Work instruction →
Beginning with the first line, please return the entries exactly through the line that contains "kamera, reemitovale su", and leave out all later lines.

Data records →
___

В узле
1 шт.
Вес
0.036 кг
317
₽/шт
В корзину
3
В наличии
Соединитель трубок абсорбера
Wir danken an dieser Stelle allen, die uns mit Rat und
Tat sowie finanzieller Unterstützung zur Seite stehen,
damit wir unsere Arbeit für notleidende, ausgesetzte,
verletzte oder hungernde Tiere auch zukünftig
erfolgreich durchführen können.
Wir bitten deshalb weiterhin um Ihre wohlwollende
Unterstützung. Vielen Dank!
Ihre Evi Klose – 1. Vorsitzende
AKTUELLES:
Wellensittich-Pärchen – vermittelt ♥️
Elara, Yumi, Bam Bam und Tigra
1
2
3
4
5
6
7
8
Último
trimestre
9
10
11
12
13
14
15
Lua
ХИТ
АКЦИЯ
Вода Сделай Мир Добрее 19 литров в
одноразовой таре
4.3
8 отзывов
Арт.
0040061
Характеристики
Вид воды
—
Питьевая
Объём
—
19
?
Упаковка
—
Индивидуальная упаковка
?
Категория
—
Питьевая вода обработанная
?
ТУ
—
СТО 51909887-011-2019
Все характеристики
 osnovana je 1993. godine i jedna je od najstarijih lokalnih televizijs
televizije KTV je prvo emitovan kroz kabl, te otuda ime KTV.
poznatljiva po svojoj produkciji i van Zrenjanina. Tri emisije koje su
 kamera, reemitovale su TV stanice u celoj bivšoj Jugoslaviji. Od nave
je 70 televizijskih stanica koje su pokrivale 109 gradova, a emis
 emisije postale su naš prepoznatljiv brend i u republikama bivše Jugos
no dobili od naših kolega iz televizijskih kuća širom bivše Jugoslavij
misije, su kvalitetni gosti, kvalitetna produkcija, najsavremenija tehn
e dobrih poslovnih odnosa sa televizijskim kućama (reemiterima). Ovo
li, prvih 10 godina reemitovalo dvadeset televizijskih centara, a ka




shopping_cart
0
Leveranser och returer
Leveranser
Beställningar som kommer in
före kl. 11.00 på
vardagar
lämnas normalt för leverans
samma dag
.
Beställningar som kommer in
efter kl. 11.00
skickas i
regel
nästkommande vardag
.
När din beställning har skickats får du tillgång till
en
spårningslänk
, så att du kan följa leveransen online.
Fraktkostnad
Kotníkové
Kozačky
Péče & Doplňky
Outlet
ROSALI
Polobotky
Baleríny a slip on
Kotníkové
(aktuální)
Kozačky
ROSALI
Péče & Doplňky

___

Answer to this task →
В узле
1 шт.
Вес
0.036 кг
317
₽/шт
В корзину
3
В наличии
Соединитель трубок абсорбера
Wir danken an dieser Stelle allen, die uns mit Rat und
Tat sowie finanzieller Unterstützung zur Seite stehen,
damit wir unsere Arbeit für notleidende, ausgesetzte,
verletzte oder hungernde Tiere auch zukünftig
erfolgreich durchführen können.
Wir bitten deshalb weiterhin um Ihre wohlwollende
Unterstützung. Vielen Dank!
Ihre Evi Klose – 1. Vorsitzende
AKTUELLES:
Wellensittich-Pärchen – vermittelt ♥️
Elara, Yumi, Bam Bam und Tigra
1
2
3
4
5
6
7
8
Último
trimestre
9
10
11
12
13
14
15
Lua
ХИТ
АКЦИЯ
Вода Сделай Мир Добрее 19 литров в
одноразовой таре
4.3
8 отзывов
Арт.
0040061
Характеристики
Вид воды
—
Питьевая
Объём
—
19
?
Упаковка
—
Индивидуальная упаковка
?
Категория
—
Питьевая вода обработанная
?
ТУ
—
СТО 51909887-011-2019
Все характеристики
 osnovana je 1993. godine i jedna je od najstarijih lokalnih televizijs
televizije KTV je prvo emitovan kroz kabl, te otuda ime KTV.
poznatljiva po svojoj produkciji i van Zrenjanina. Tri emisije koje su
 kamera, reemitovale su TV stanice u celoj bivšoj Jugoslaviji. Od nave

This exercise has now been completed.